▶ PAGE TEXT:
I don't have any narrative for why people will colonize space, but it will probably be done for sending people there, because exporting stuff for Earth isn't really reasonable.
In the early fits and starts of the exploration of Earth, there were multiple spans of 50 years where progress was seemingly abandoned and nothing happened.
We assume that we'll have the technology for deep space exploration but we tend to forget the logistics nightmare of any such endeavor.
Environmental technology will be harder than we thought at first, then we'll get the hang of it. Some people will die along the way. Then it will improve exponentially, as economic impetus comes into play.
Unless you know a lot that no one serious claims to know, then this is a statement of what you hope for and maybe personally believe, but for which no evidence exists. The sheer bulk of unknown unknowns in environmental tech, not to mention other assumptions you’ve been making about industry in space and more, are too numerous and prevalent to allow for confident statements either way. You may be right that humanity’s destiny is in the far reaches of the solar system, but it could go many other ways. Maybe we’ll die in the dirt, or maybe we’ll thrive in completely different ways. For all that you know, rather than personally wish to believe, our future may more closely resemble something like a Dyson Swarm constructed by drones rather than hurling ourselves into the dim and cold reaches of space. Maybe we’ll figure out a mutually amicable way to control population rates and make the Earth a Paradise, and leave space for robots. Who knows? Not me, not you.
All of which is to say, please stop passing off something that is less than a hunch as an argument. The core of science is skepticism and a demand for evidence, while the core of pop science is an inverse relationship between knowledge and enthusiasm. Claiming to know what will happen in 50 years is a joke, in 100 years delusion, and in 1000 years religion. There are so many branches and twists and turns, both positive and negative and just plain unforeseen that futurism is crap.
Is why I would bet that lots of people will die while we're getting the hang of it.
You may be right that humanity’s destiny is in the far reaches of the solar system, but it could go many other ways. Maybe we’ll die in the dirt
Tell you what: If we all end up dead, I'll buy you drinks! But if I'm not wrong, you can owe me my net worth, rounded down to the nearest billion.
All of which is to say, please stop passing off something that is less than a hunch as an argument
Call it what you like. I call it a conviction.
Claiming to know what will happen in 50 years is a joke, in 100 years delusion, and in 1000 years religion.
Don't sweat it. I'm not about to judge you morally and strap you to a tree over it.
There are so many branches and twists and turns, both positive and negative and just plain unforeseen that futurism is crap.
How about, "Science Fiction?"
The whole Red Scare/Space Domination rhetoric was a Big Thing. The United States was sure that: sending something into space meant you could hit a target anywhere else in the world (with quite a bit of validation). If you do remember, it was because we essentially stole tech/scientists (willingly, or at least intelligently from a political and "i'm going to not be locked up in the gulag" point of view) from the Nazis at the end of the WWII that we were even able to get into space.
It was a craaaaaazy time.
This alone makes it pure science-fantasy that is unlikely to happen on any timescale and unsuitable as a guide to what our future holds.

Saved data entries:
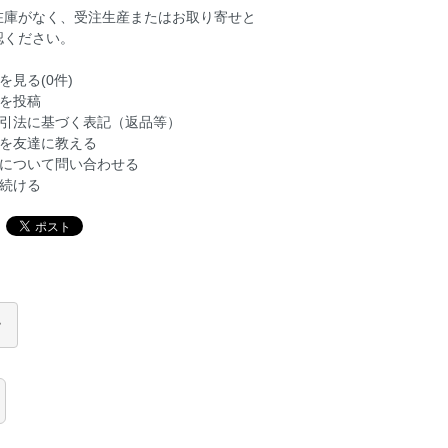
在庫がなく、受注生産またはお取り寄せと
認ください。
を見る(0件)
を投稿
引法に基づく表記（返品等）
を友達に教える
について問い合わせる
続ける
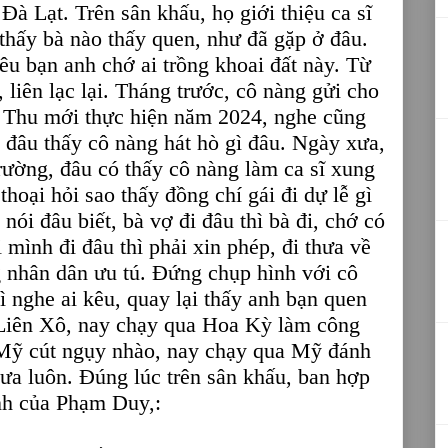
Đà Lạt. Trên sân khấu, họ giới thiệu ca sĩ
thấy bà nào thấy quen, như đã gặp ở đâu.
êu bạn anh chớ ai trồng khoai đất này. Từ
 liên lạc lại. Tháng trước, cô nàng gửi cho
Thu mới thực hiện năm 2024, nghe cũng
 đâu thấy cô nàng hát hò gì đâu. Ngày xưa,
rường, đâu có thấy cô nàng làm ca sĩ xung
hoại hỏi sao thấy đồng chí gái đi dự lễ gì
ói đâu biết, bà vợ đi đâu thì bà đi, chớ có
 mình đi đâu thì phải xin phép, đi thưa về
g nhân dân ưu tú. Đứng chụp hình với cô
ì nghe ai kêu, quay lại thấy anh bạn quen
 Liên Xô, nay chạy qua Hoa Kỳ làm công
Mỹ cút ngụy nhào, nay chạy qua Mỹ đánh
a luôn. Đúng lúc trên sân khấu, ban hợp
nh của Phạm Duy,:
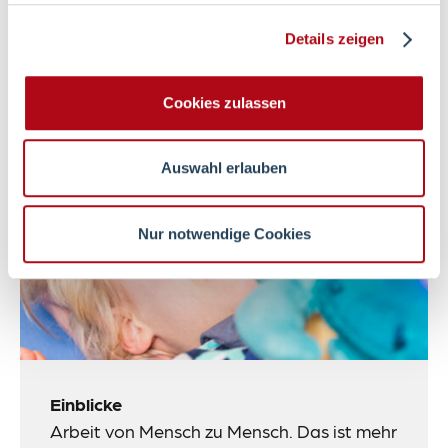
Details zeigen
Cookies zulassen
Auswahl erlauben
Nur notwendige Cookies
Einblicke
Arbeit von Mensch zu Mensch. Das ist mehr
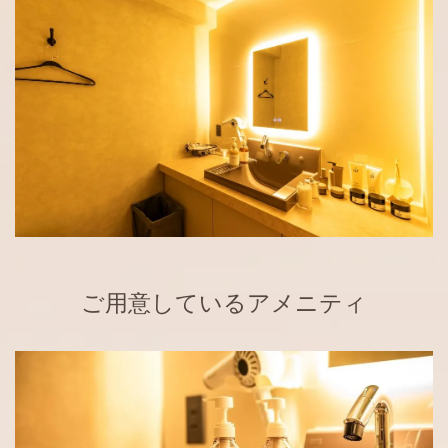
ご用意しているアメニティ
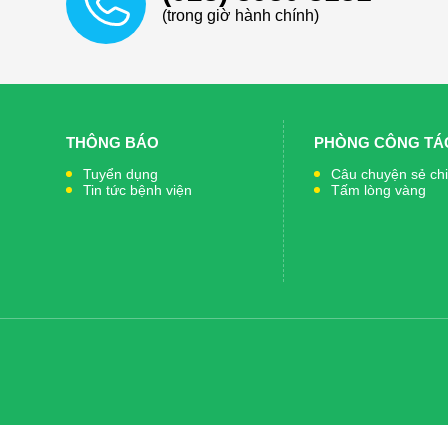
(trong giờ hành chính)
THÔNG BÁO
PHÒNG CÔNG TÁC
Tuyển dụng
Câu chuyện sẻ ch
Tin tức bệnh viện
Tấm lòng vàng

▶ JOB ITEM A:
What does the space colonization discussion name as the core of science?
▶ JOB ITEM B:
Reproduce the stretch of the saved data entries from the line containing "ご用意しているアメニティ" through the end of the entries, omitting the pictures.

▶ ANSWER SECTION A:
Skepticism and a demand for evidence.

▶ ANSWER SECTION B:
ご用意しているアメニティ
(trong giờ hành chính)
THÔNG BÁO
PHÒNG CÔNG TÁC
Tuyển dụng
Câu chuyện sẻ ch
Tin tức bệnh viện
Tấm lòng vàng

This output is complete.